China was not always a stable country. Even though, it was the most powerful country in the Eastern region of earth, 1911 was the year, which it began to emerge from its decades of instability. With the rule of the Nationalist Party (1911-1949), China began to develop and move away from the ideologies of imperialism and warlords, who sought power (rule over China).
With the use of Confucian, administration was eliminated in 1949, and it paved the way for Communism through Mao Zedong. His ideologies were based on abandoning a number of the Chinese administration methods and implementing the Marxian versions of the Western governance. It deprived the Chinese community of their traditional capital (ordinary people to generate their own revenue independently), which led to widespread suffering.
The recent trend of the development of China can be traced back to 1970, where there was heavy investment in the manufacturing industry, which would appeal to cheap skilled labor. Recent investment has led to the growth and development of the major cities in China. It has also facilitated the radical reforms in the economy, by creating a more efficient country.

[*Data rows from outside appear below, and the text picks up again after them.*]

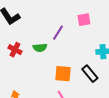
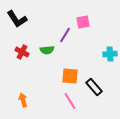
pink square: (84, 20) -> (83, 22), moved
black rectangle: (90, 74) -> (94, 87), moved

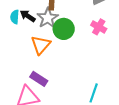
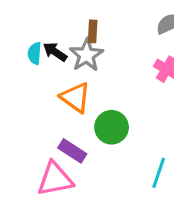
green circle: (64, 29) -> (112, 127), moved
orange triangle: (41, 45) -> (75, 97), turned -35

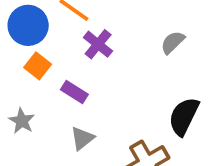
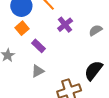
purple cross: (98, 44) -> (65, 25), moved

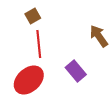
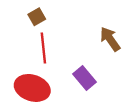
red ellipse: (29, 80) -> (32, 88), turned 60

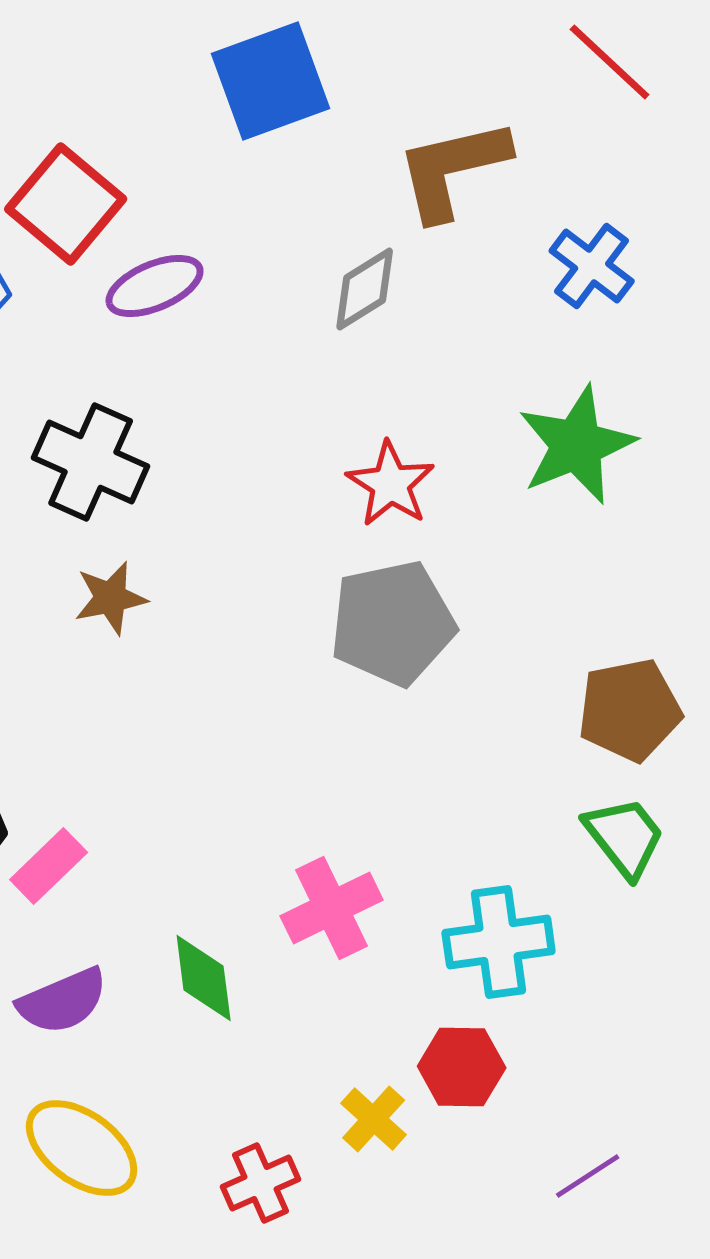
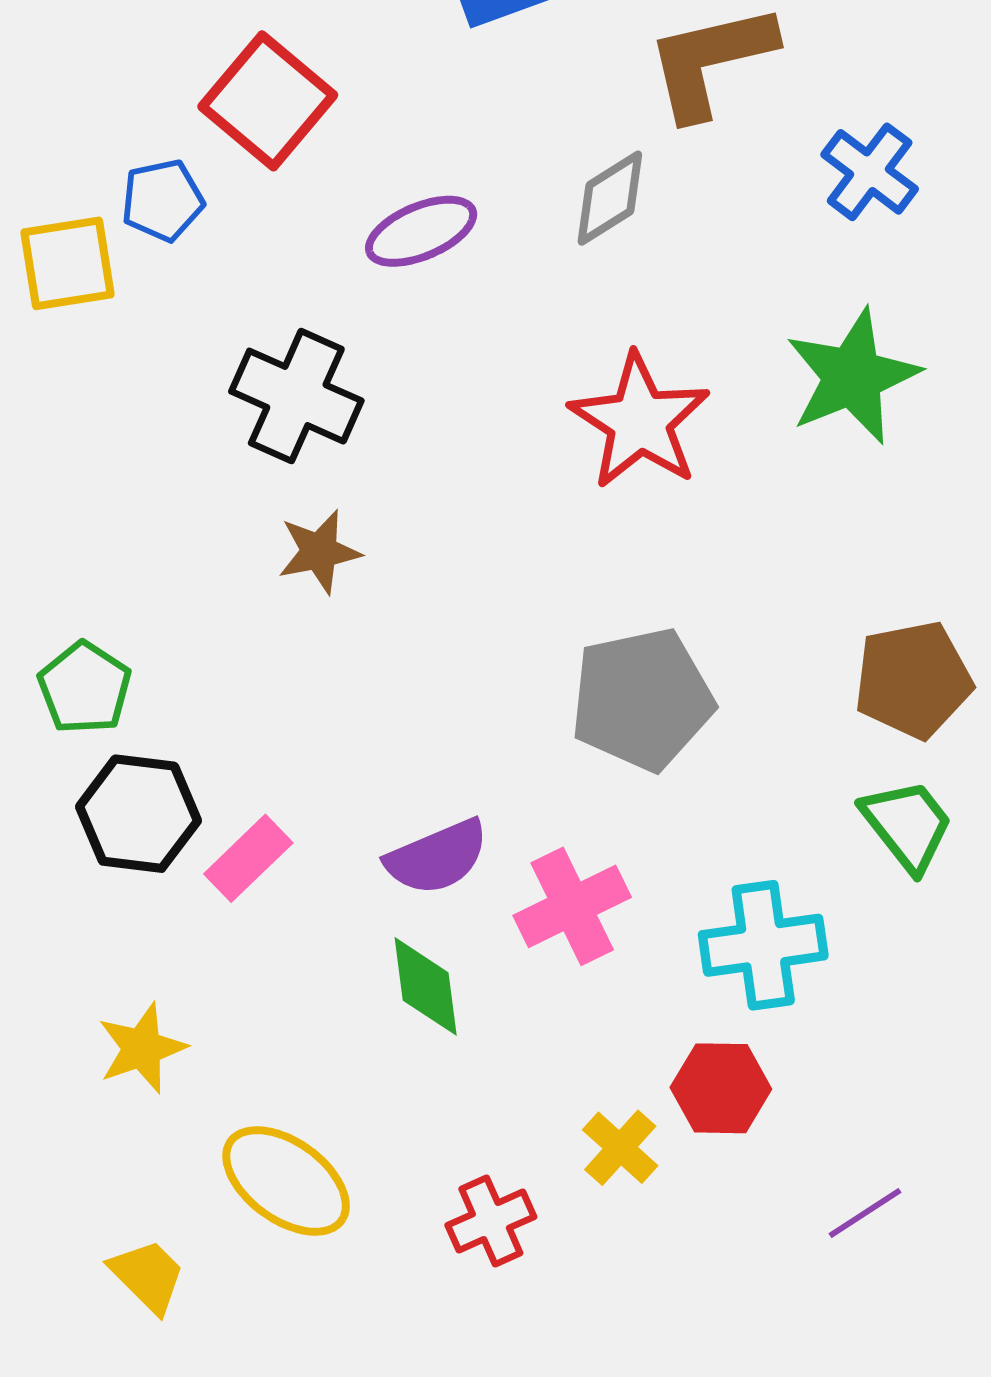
purple ellipse: (155, 286) -> (421, 231), moved
red star: (391, 484) -> (640, 421), size x1.4
gray pentagon: (393, 623) -> (642, 699), moved
purple semicircle: (63, 1001) -> (437, 857), moved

The aspects of communism still exist in China, for instance, all land in China belongs to the government, and the citizens only own the structures built on the land. However, through this regulation, it has served to increase control of the resources promoting efficiency. The strict control of the country’s resources has served to be a highly efficient measure that reduces the element of greed in the utilization of resources, which assists in the economic development.
The Chinese progress can also be attributed to the lessons that they have learnt from their neighbors. These includes, Singapore developing cities using foreign investment, the Japanese industry policies using the Neo-Confucian methodologies, and rejecting Western financial methods, to the Taiwan adaptation of the US methods. These factors have influenced the development of China. Their ideology is based on using a socio-political economy, which are not in accordance to the Western ideologies.
One of the main factors that the Chinese have utilized is the large market of labor. The availability of cheap labor in China, has catalyzed the influx of companies into China, and resulted in the growth of the Chinese economy. The level of cheap labor has meant that the foreign companies are willing to overlook the language barrier in order to establish themselves in China.
Another influential factor is the nature in which the Chinese ‘do business’. Their business culture is based on trust and building relationships that can grow into worthwhile partnerships. In conclusion, the Chinese hold a large value in creating business relationships; this is a fundamental factor in terms of foreign companies becoming successful in China. The simple nature has also facilitated the increase in foreign interest in China hence increasing foreign investment in the country.